I wouldn’t say mastery does no damage… if you are healing more, you have more globals to spend dpsing or will feel more comfortable with your hps output so you will at least try dpsing more. I want to add that tanks will generally know how your healing is after the first pull, and if they see your healing is amazing that might convince them to pull bigger. Bigger pulls that you keep people alive through let the four other players in the group do much more dps than you lose by not being number 1 fake feral or whatever.
In raid, you want more HPS, so you prioritize Haste then Mastery. Mastery is the second strongest HPS stat, but it provides you with (essentially) zero damage.
In keys, you don’t need the HPS, and you can contribute more by adding damage to your group. So in high keys, most druids shed as much mastery as possible and instead focus on stats that make you do damage, such as crit and vers.

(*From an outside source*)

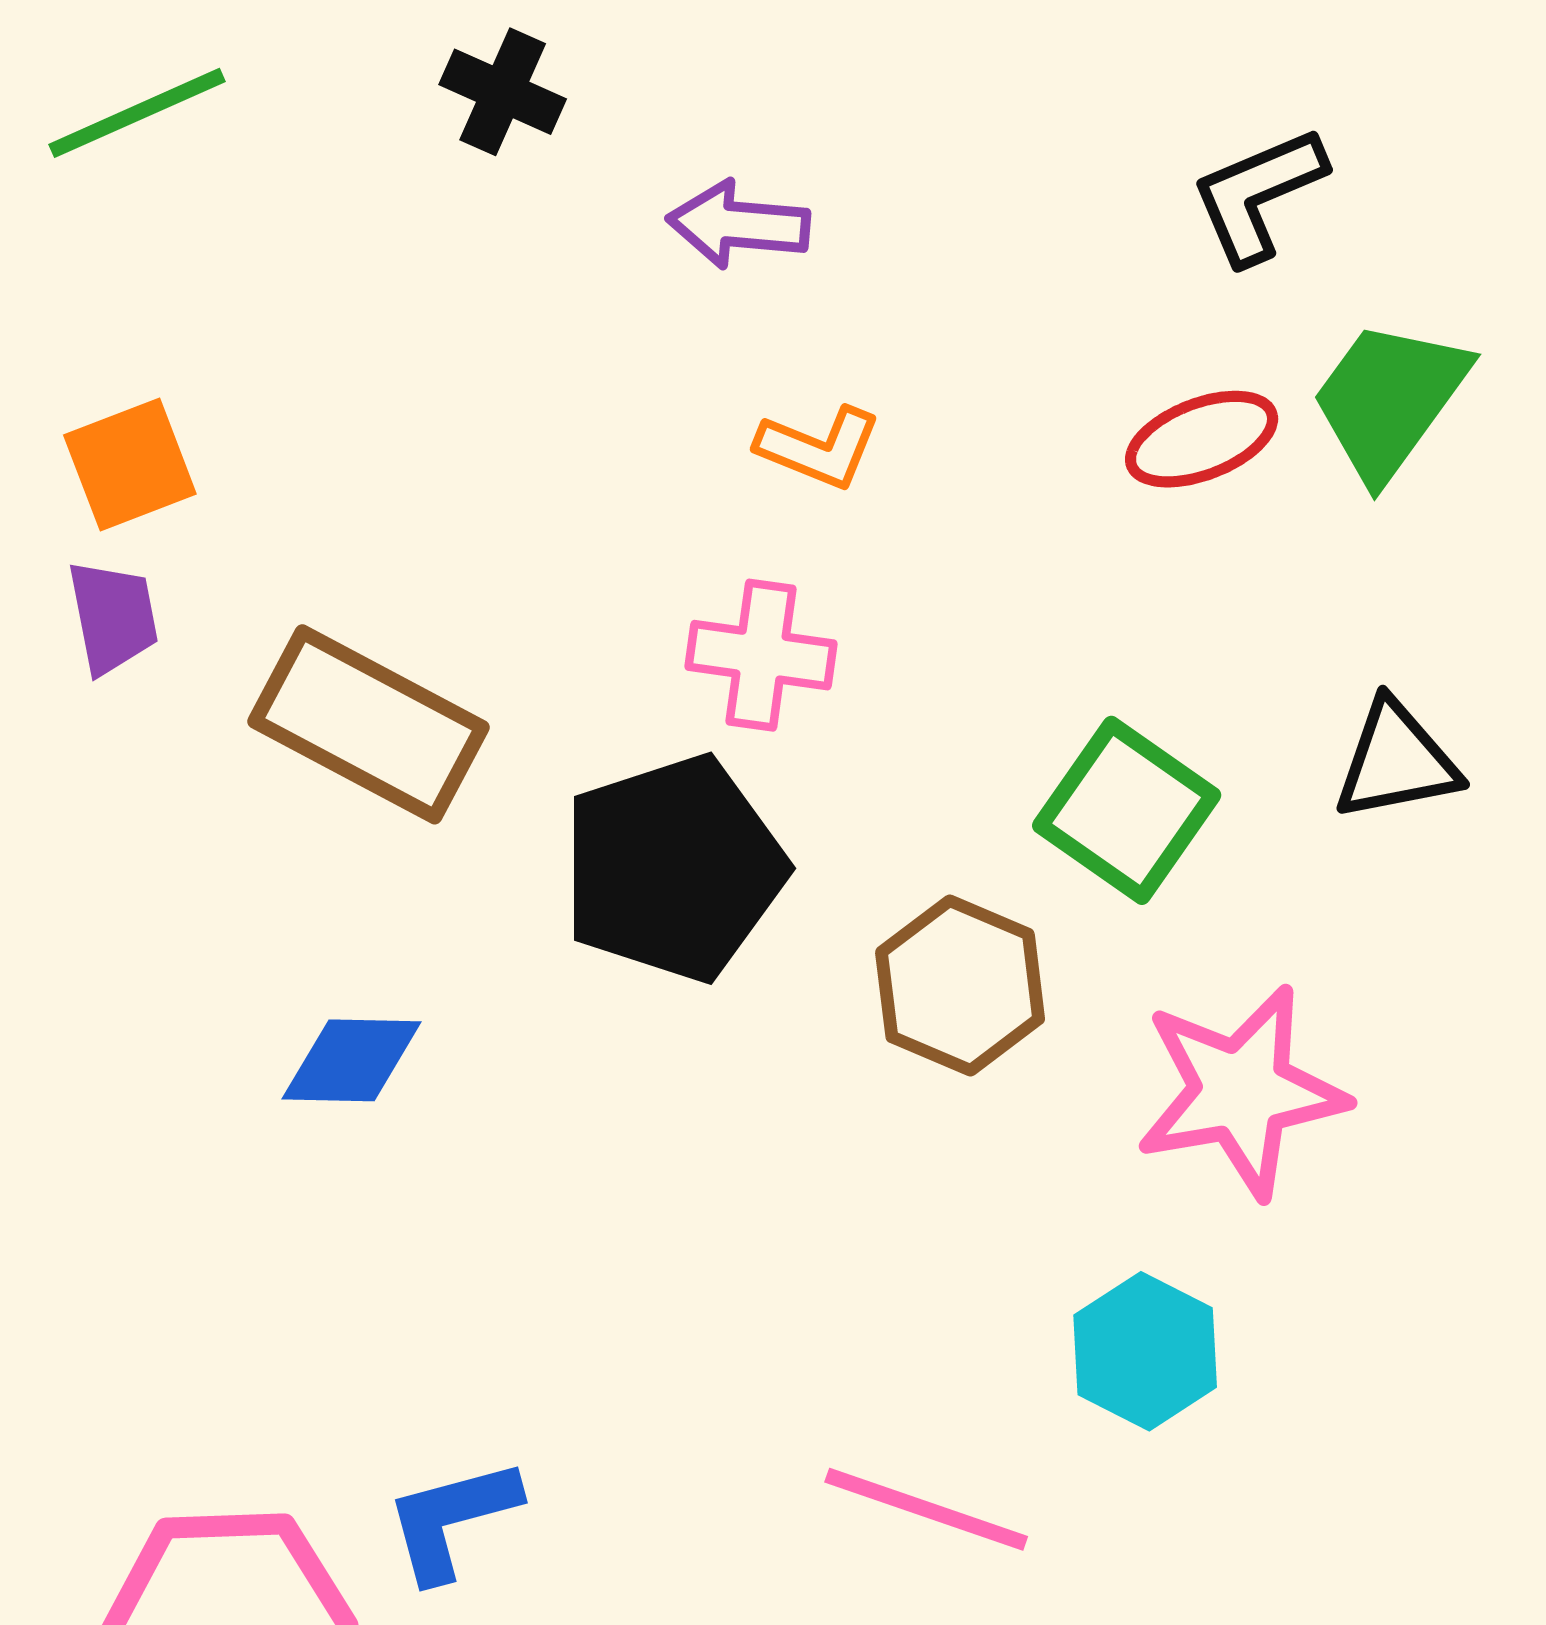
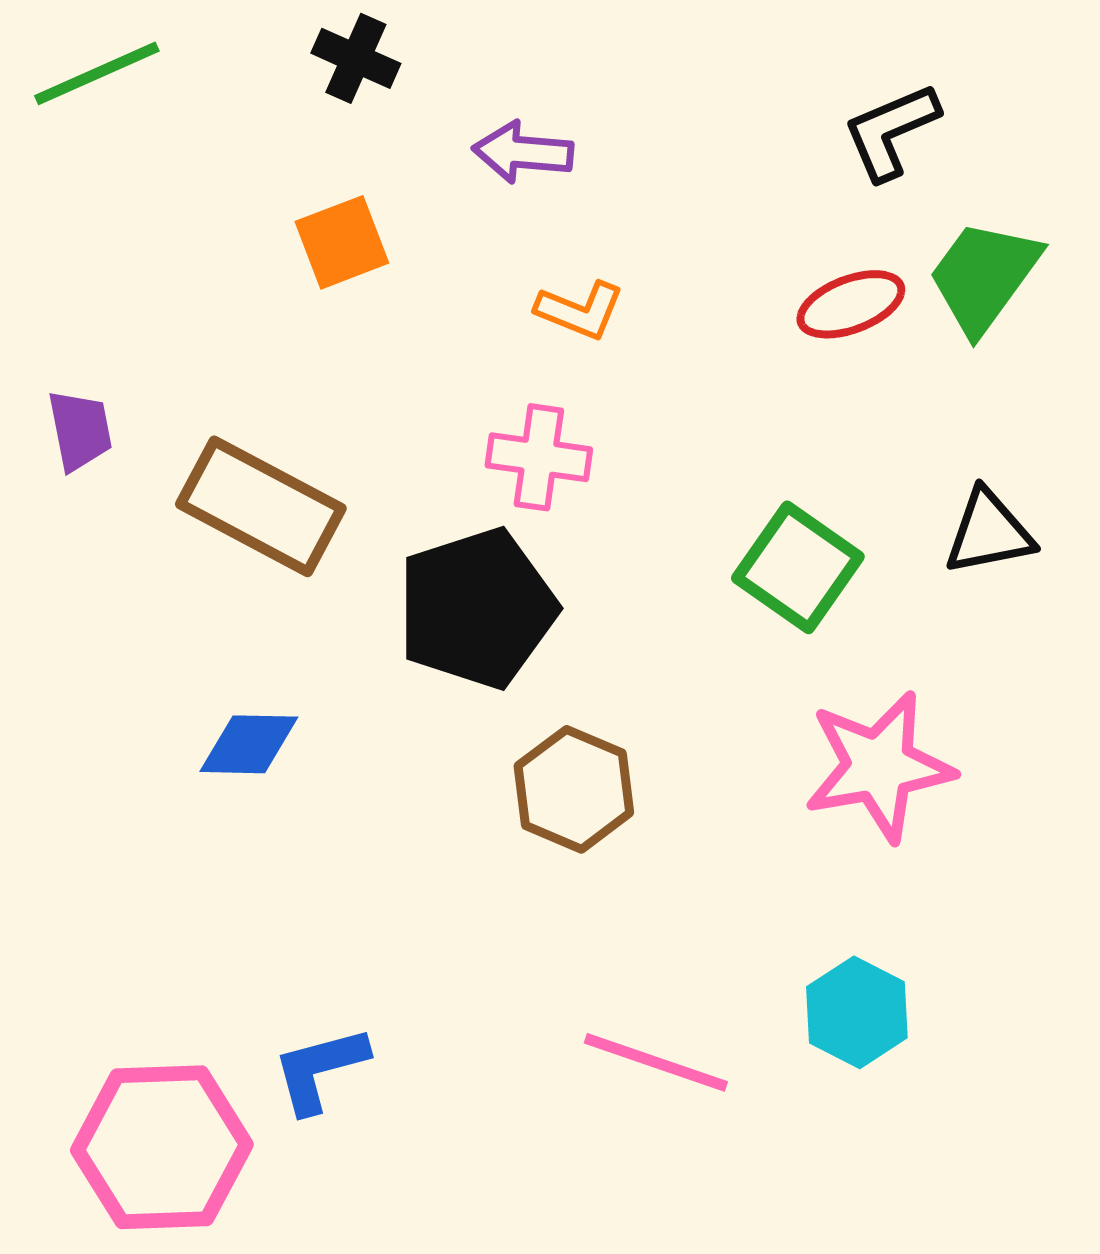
orange square: (130, 465) -> (342, 242), moved
brown hexagon: (960, 986) -> (574, 789), moved
cyan hexagon: (1145, 1351) -> (857, 1012), moved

Main stat > haste > verse = mastery = crit.
Changing a bunch of stats from mastery to verse or vice versa won’t have that much of an impact, if any. Mastery used to be very strong, but it saw many nerfs after BfA. The stats are close enough that item level will almost always be the deciding factor.
I am stacking verse because it will help
me in tyrannical keys to avoid certain one shots when I start to push.
There are a few unavoidable mechanics where extra vers can help, even if you’re generally good at avoiding M+ swirlies. Starting around 16 or 17, at the end of Black Rook Hold, there is a shadow volley that hits before you get an environment buff. It can one shot people if they dont have enough stam/vers or they dont use a defensive cooldown. Save all 3 treants for that one!
Verdancy can usual handle it, but yeah. Those trees are nuts, it’s a great way to top the group quickly. Idk if I’d drop all 3, though, but I pretty much poop one out every time a mechanic happens.
Personally I prefer Vers over Mastery.
Why?
First, with haste/vers, I don’t have to farm a second set for healing, I can use my tanking gear for the most part.
But second, its how I like to play. with 30% vers, every heal, with or without a HoT on the target gets a 30% increase over baseline. So if I’m doing catweaving, and someone needs just a quick regrowth, pop out, heal it, back to what I was doing. I don’t have to try to maintenance HOT all the time just to try to max the use of mastery.
In a pug, I can never predict which person is going to stand in the bad. but spending 6-8 globals every 20s to keep maintenance buffs up (which is why they really are at that point) is not a compelling playstyle to me. We have enough maintenance buffs to deal with with CW, LB, & AS.
Vers just always works, no matter the situation.
Also, stat scaling for Vers over Mastery is way better, you get more %Vers per point than %mastery, by a pretty significant margin. I did some math a few months back, and given same points, Mastery could never pull ahead of the overall healing from Vers until I hit 3 HoTs on a target. It was actually like 2.25 or something like that, but that’s still 3 HOTS that have to be rolling before mastery provided more HPS to a target overall. When I moved to more vers, I found I had more fun as I wasn’t trying to prehot everything. Sure, big damage (like the soul bomb thing in BRH) I may prehot even with my low mastery, to get as much healing as I can ready. Essentially having high vers lets you shift a bit more to reactionary healing instead of maintenance buff healing.
Now if Mastery benefitted from the tree’s HOTs, sure…story would change pretty quick. But the lack of interaction between trees and the druid’s talents/mastery just seems like an oversight.